RELATED: Harvey Weinstein and the theatre of victim blaming

Of course, we talk passively of “women who were raped” for systemic reasons: it’s based on police reporting, which we know offers a woefully inadequate tally of the scope of sexual violence. This is the same system that institutionalizes a complainant’s shame by automatically imposing a publication ban to shield her (or his) identity. The measure is meant to be protective, and is welcomed by many women. But automatically imposing such a ban is paternalistic; not asking for consent is shockingly insensitive under the circumstances. It suggests being sexually assaulted is the source of shame, when any shame rightfully belongs with the perpetrator. Notably, the only other crimes in which such pro forma bans are used are those involving children.

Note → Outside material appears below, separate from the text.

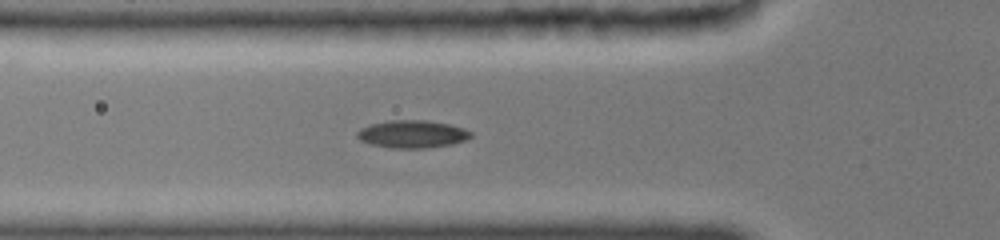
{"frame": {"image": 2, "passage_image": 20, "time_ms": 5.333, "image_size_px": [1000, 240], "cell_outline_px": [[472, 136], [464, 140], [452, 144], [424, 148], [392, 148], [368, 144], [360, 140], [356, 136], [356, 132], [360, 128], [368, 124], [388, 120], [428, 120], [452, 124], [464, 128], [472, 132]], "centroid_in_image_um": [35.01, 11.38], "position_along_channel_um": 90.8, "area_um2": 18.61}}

Katz is not alone in advocating that we reframe the conversation and language around sexualized violence, or that shame needs redirected to the perpetrator, or that it’s as much, if not far more, a “men issue.” But he deserves props for being at the forefront of a growing group of male anti-sexism advocates whose voices are needed. In his 2013 TED talk , viewed more than $1.5 million times, Katz observes that calling  sexual assault a “women’s issue” lets men off the hook: “it gives men an excuse not to pay attention.” The designer of a gender violence prevention and education program used by the U.S. military and sports teams internationally, Katz understands the complex intersections of power, masculinity and sexual assault. He was one of the first to speak out about how men who commit domestic terrorism often have a history of domestic violence. His 2016 book Man Enough?: Donald Trump, Hillary Clinton, and the Politics of Presidential Masculinity, is one of the most insightful (and now prescient) pieces of writing about the American electoral process. In it, Katz outlines how, from Ronald Reagan vs. Jimmy Carter onward, U.S presidential elections have been unspoken masculinity-defining contests. Women who enter the arena do so at an automatic, unspoken disadvantage.

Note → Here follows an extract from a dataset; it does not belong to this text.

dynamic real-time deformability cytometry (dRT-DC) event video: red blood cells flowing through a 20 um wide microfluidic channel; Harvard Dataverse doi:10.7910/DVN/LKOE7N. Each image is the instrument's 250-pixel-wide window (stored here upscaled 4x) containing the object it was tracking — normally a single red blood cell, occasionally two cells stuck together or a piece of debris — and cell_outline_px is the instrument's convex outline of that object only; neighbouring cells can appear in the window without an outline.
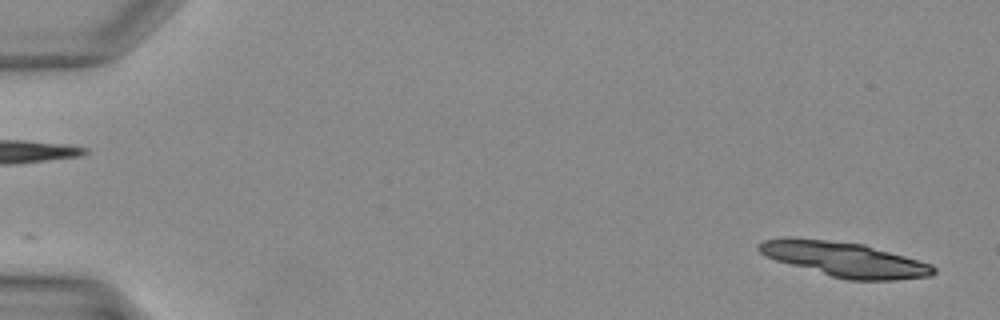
{"species": "Egyptian fruit bat (a non-hibernating species)", "species_latin": "Rousettus aegyptiacus", "temperature_condition": "warm", "stored_images_in_passage": 29, "camera_frame_rate_fps": 3000, "um_per_image_px": 0.085, "animal": {"sex": "female"}, "frame": {"image": 1, "passage_image": 2, "time_ms": 0.333, "image_size_px": [1000, 320], "cell_outline_px": [[936, 272], [932, 276], [896, 280], [848, 280], [832, 276], [776, 260], [764, 256], [756, 248], [756, 244], [764, 240], [784, 236], [792, 236], [864, 244], [932, 264], [936, 268]], "centroid_in_image_um": [71.77, 22.03], "position_along_channel_um": 13.2, "area_um2": 35.49}}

As the Weinstein example illustrates, sexual assault is less about sex than power, specifically power imbalances. That is why using the passive voice to describe it is both disingenuous and dangerous, as Katz has previously stated: “The use of the passive voice diverts attention away from the problem—from the group with more power onto the group with less. It’s not a coincidence—it’s how power functions, through the shifting of accountability.”

RELATED: What’s at stake in the case of Justice Robin Camp

Likewise, focus on the “sexual” aspect of “sexual assault” takes us down a puritanical rabbit hole where women’s behaviour or clothing or pasts come under the spotlight. As Katz pointed out in his TED talk, questions should be directed at the rapist, not his victim—as well as to a system that enables it: “What’s going on with men?” he asks. “Why do so many adult men sexually abuse little girls and boys? Why is that a common problem in our society and all over the world today?” Rachel Giese raised similar questions recently in Chatelaine, in a column that explored ways that even “the good guys” could come forward to address their behaviour. “What is wounded inside them that causes [men] to harass, belittle or hurt women?,” Giese asks. “And what does it do to their humanity when they dehumanize women in these ways?”

Reframing the way we talk about talk about sexual assault, the words we use and the questions we ask, is vital. So is calling out well-meaning, platitudinous talk of men being “half of the equation,” a remark that misrepresents assault as something in which women participate equally when, by definition, they do not participate at all. Where they can, and are actively participating, is in finally saying “This is not women’s problem to solve.” If it takes an intelligent male voice for people to pay attention, so be it. It serves as just one more example of the power imbalance that needs to be fixed.